Dubai: If the pace of new project launches is maintained, it could set off an imbalance in Dubai’s property market within five years, according to a new report issued by Phidar Advisory, a consultancy.
“In the base case scenario, assuming an average GDP (gross domestic product) growth of 3.4 per cent and residential demand CAGR (compounded annual growth rate) of 4.6 per cent, if all of the announced projects are completed, the market could achieve a 7 per cent oversupply in five years,” the report states.
“If stalled projects restart, the projected oversupply increases. Even a more bullish scenario of 4.1 per cent average GDP growth rate cannot absorb all potential supply expansion, including under construction, launched, announced, and stalled projects.”
The ‘disequilibrium’ will be particularly severe in the top end of the market.

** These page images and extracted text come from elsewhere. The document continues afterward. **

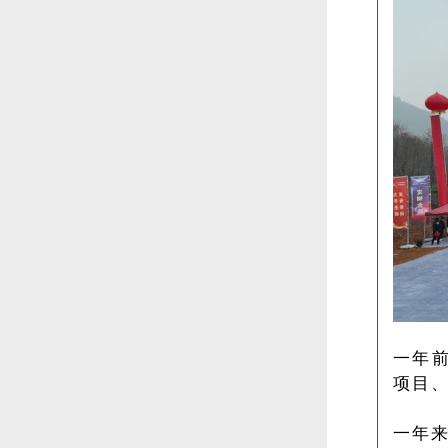
一年
项目
一年来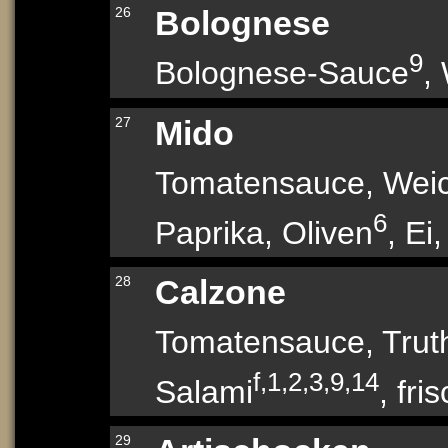
26
Bolognese
9
Bolognese-Sauce
,
27
Mido
Tomatensauce, Wei
6
Paprika, Oliven
, Ei
28
Calzone
Tomatensauce, Trut
f,1,2,3,9,14
Salami
, fri
29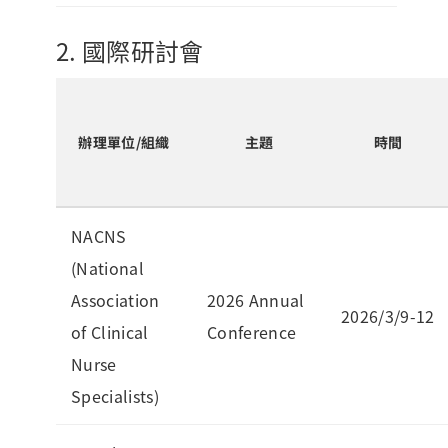
2. 國際研討會
辦理單位/組織
主題
時間
NACNS
(National
Association
2026 Annual
2026/3/9-12
of Clinical
Conference
Nurse
Specialists)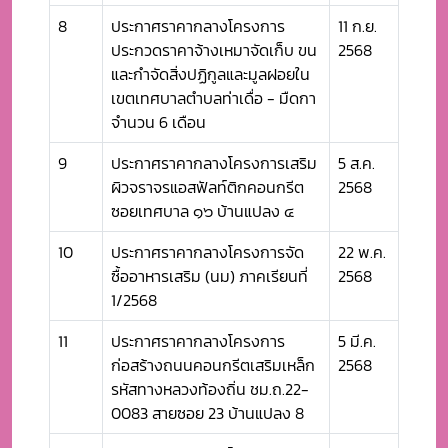
8
ประกาศราคากลางโครงการ
11 ก.ย.
ประกวดราคาจ้างเหมาจัดเก็บ ขน
2568
และกำจัดสิ่งปฏิกูลและมูลฝอยใน
เขตเทศบาลตำบลท่าเดื่อ - มืดกา
จำนวน 6 เดือน
9
ประกาศราคากลางโครงการเสริม
5 ส.ค.
ผิวจราจรแอสฟัลท์ติกคอนกรีต
2568
ซอยเทศบาล ๑๖ บ้านแปลง ๔
10
ประกาศราคากลางโครงการจัด
22 พ.ค.
ซื้ออาหารเสริม (นม) ภาคเรียนที่
2568
1/2568
11
ประกาศราคากลางโครงการ
5 มี.ค.
ก่อสร้างถนนคอนกรีตเสริมเหล็ก
2568
รหัสทางหลวงท้องถิ่น ชม.ถ.22-
0083 สายซอย 23 บ้านแปลง 8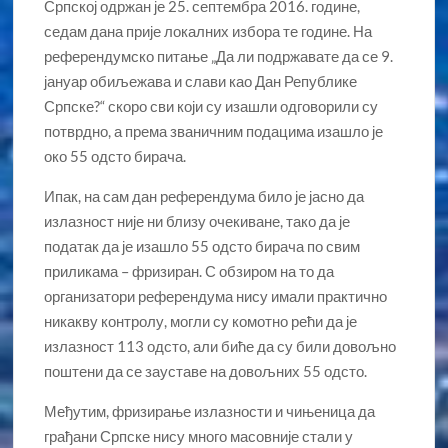
Српској одржан је 25. септембра 2016. године,
седам дана прије локалних избора те године. На
референдумско питање „Да ли подржавате да се 9.
јануар обиљежава и слави као Дан Републике
Српске?“ скоро сви који су изашли одговорили су
потврдно, а према званичним подацима изашло је
око 55 одсто бирача.
Ипак, на сам дан референдума било је јасно да
излазност није ни близу очекиване, тако да је
податак да је изашло 55 одсто бирача по свим
приликама – фризиран. С обзиром на то да
организатори референдума нису имали практично
никакву контролу, могли су комотно рећи да је
излазност 113 одсто, али биће да су били довољно
поштени да се зауставе на довољних 55 одсто.
Међутим, фризирање излазности и чињеница да
грађани Српске нису много масовније стали у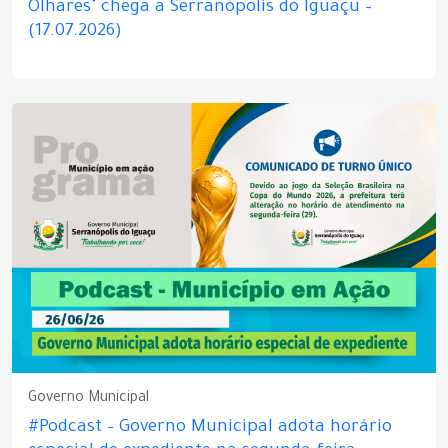
Olhares" chega a Serranópolis do Iguaçu –
(17.07.2026)
Governo Municipal
#Podcast – Governo Municipal adota horário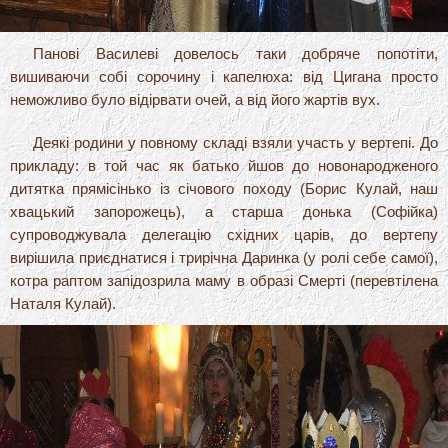
Панові Василеві довелось таки добряче попотіти,
вишиваючи собі сорочину і капелюха: від Цигана просто
неможливо було відірвати очей, а від його жартів вух.
Деякі родини у повному складі взяли участь у вертепі. До
прикладу: в той час як батько йшов до новонародженого
дитятка прямісінько із січового походу (Борис Кулай, наш
хвацький запорожець), а старша донька (Софійка)
супроводжувала делегацію східних царів, до вертепу
вирішила приєднатися і трирічна Даринка (у ролі себе самої),
котра раптом запідозрила маму в образі Смерті (перевтілена
Наталя Кулай).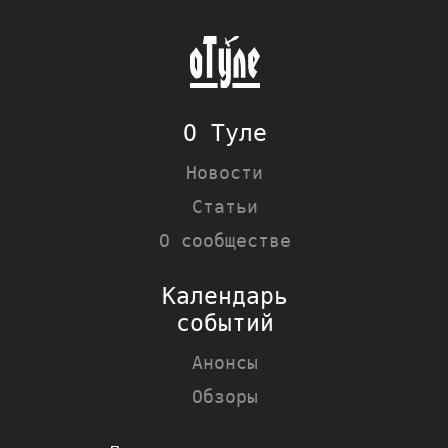
О Туле
Новости
Статьи
О сообществе
Календарь
событий
Анонсы
Обзоры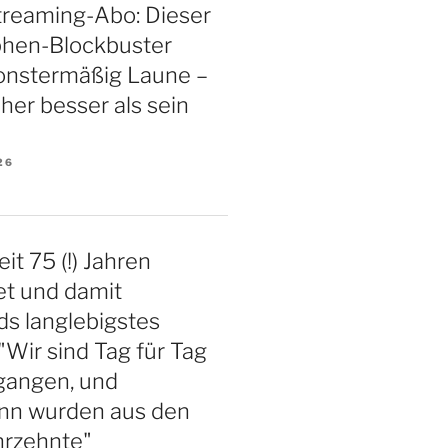
treaming-Abo: Dieser
phen-Blockbuster
nstermäßig Laune –
aher besser als sein
26
eit 75 (!) Jahren
et und damit
s langlebigstes
"Wir sind Tag für Tag
gangen, und
nn wurden aus den
hrzehnte"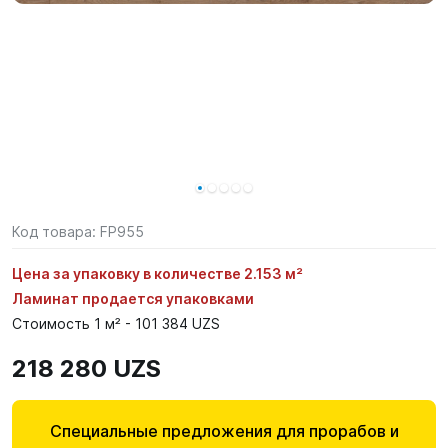
Код товара:
FP955
Цена за упаковку в количестве 2.153 м²
Ламинат продается упаковками
Стоимость 1 м² - 101 384 UZS
218 280 UZS
Специальные предложения для прорабов и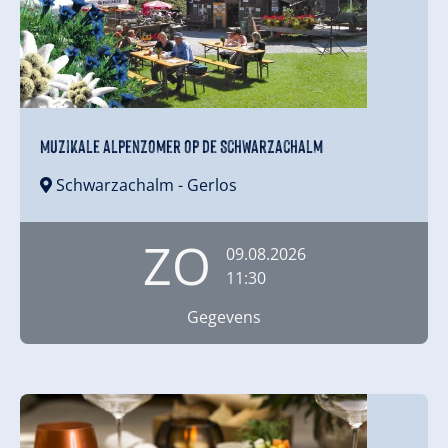
Muzikale alpenzomer op de Schwarzachalm
Schwarzachalm
- Gerlos
ZO
09.08.2026
11:30
Gegevens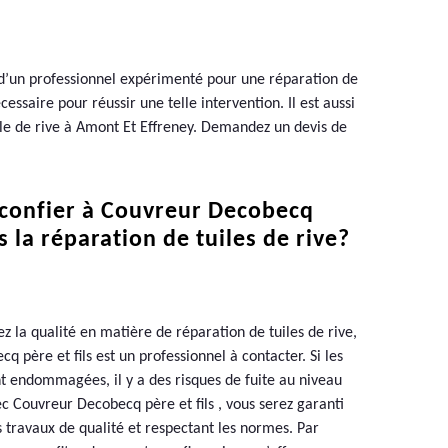
e d’un professionnel expérimenté pour une réparation de
saire pour réussir une telle intervention. Il est aussi
uile de rive à Amont Et Effreney. Demandez un devis de
confier à Couvreur Decobecq
ls la réparation de tuiles de rive?
z la qualité en matière de réparation de tuiles de rive,
 père et fils est un professionnel à contacter. Si les
ont endommagées, il y a des risques de fuite au niveau
ec Couvreur Decobecq père et fils , vous serez garanti
s travaux de qualité et respectant les normes. Par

This will have consequences for Dubai’s typical high networth investor base and their acquisitions of multiple high-end properties.
“There were a lot of investors who three years ago saw that Dubai’s high-end property space had limited fresh stock available and went in for new launches,” said Samir Munshi, Managing Director of Silver Heights Real Estate. “We are still seeing a lot of that happening — and it has reached a point where some developers are already finding it difficult to meet their sales targets.
“The same problem — of excess supply — had happened in commercial property, which is why Dubai’s developers are not coming out with any significant new additions. Some such adjustments are necessary in the premium residential space too.”
The pace of new launches picked up significantly in the first five months, led in the main by private developers. The majority were targeted at the upper-mid to high-end of the value chain.
The Phidar report argues the point that “housing supply with current estimated rent within the range Dh100,000 to Dh160,000 per annum could be oversupplied by up to 40 per cent in five years, primarily driven by supply pipeline trends.”
And where there is perceived oversupply, investors are hardly likely to get the return on investments. There lies the risk for both such buyers as well as for the wider Dubai realty market.
“However, overbuilding in the mid- to high-income segment will likely increase competition and lead to supply reordering,” said Jesse Downs, Managing Director of Phidar.
Investors seem to have a clue to what could be in store. In the first five months, single-family home sales were down nearly 25 per cent from a year ago period. Apartment transactions were down 1.5 per cent, according to initial estimates from Dubai Land Department.
The one category that is still far removed from any immediate oversupply situation is in the affordable segment, anything in the Dh1,000 a square foot and below range. There have been some early movers into this space, but the releases to date are only the tip of what is needed in the market.
“There is an opportunity to reposition upcoming products to meet the city’s anticipated housing needs,” said Downs. “If current announcements convert into launches, the probability for instability by 2020 will increase significantly.”